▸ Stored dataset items
┌──

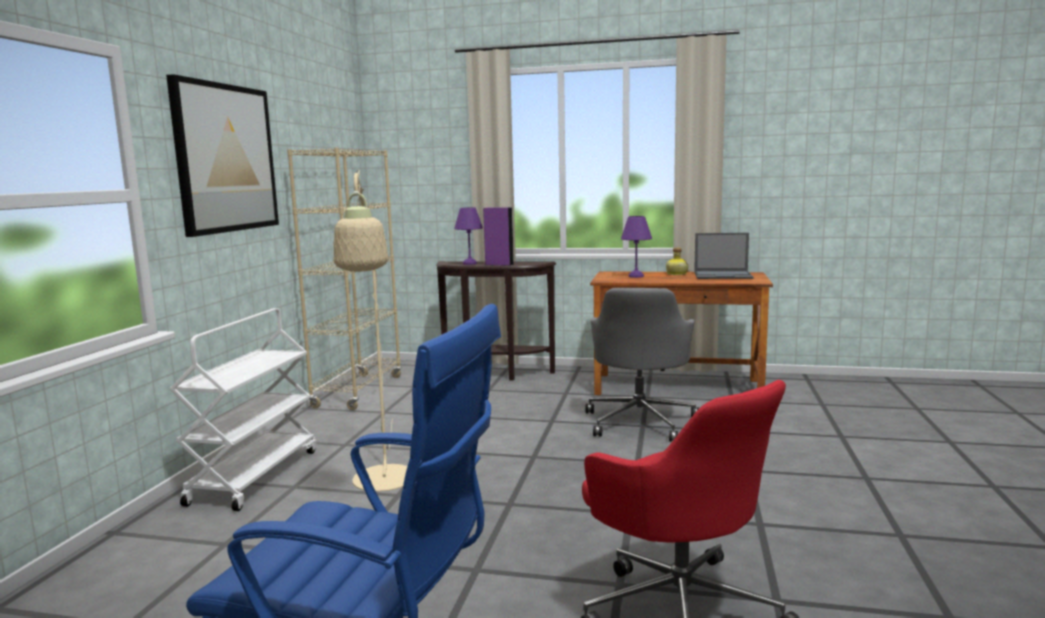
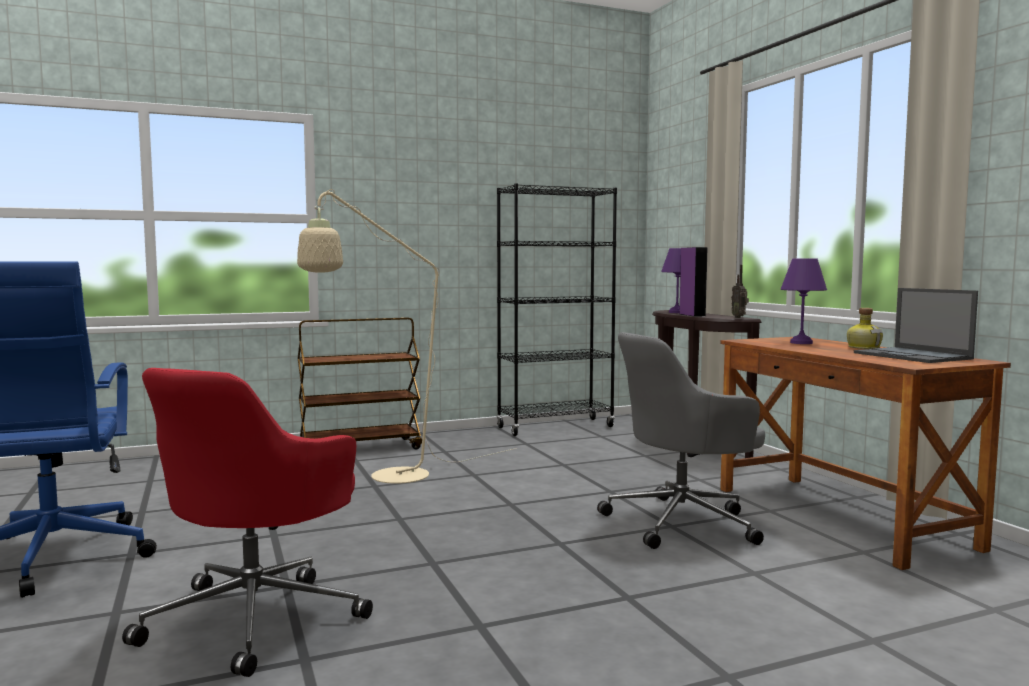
camera: 55 degrees right, 5 degrees down
(225, 158) = (418, 195): picture -> none
(254, 476) = (360, 448): white cart -> brown cart
(358, 391) = (555, 427): beige bookcase -> black bookcase
(540, 262) = (739, 317): none -> radio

└──

▸ Your instructions
Please retype every record exactly, leaving the pictures out.

▸ Response area
camera: 55 degrees right, 5 degrees down
(225, 158) = (418, 195): picture -> none
(254, 476) = (360, 448): white cart -> brown cart
(358, 391) = (555, 427): beige bookcase -> black bookcase
(540, 262) = (739, 317): none -> radio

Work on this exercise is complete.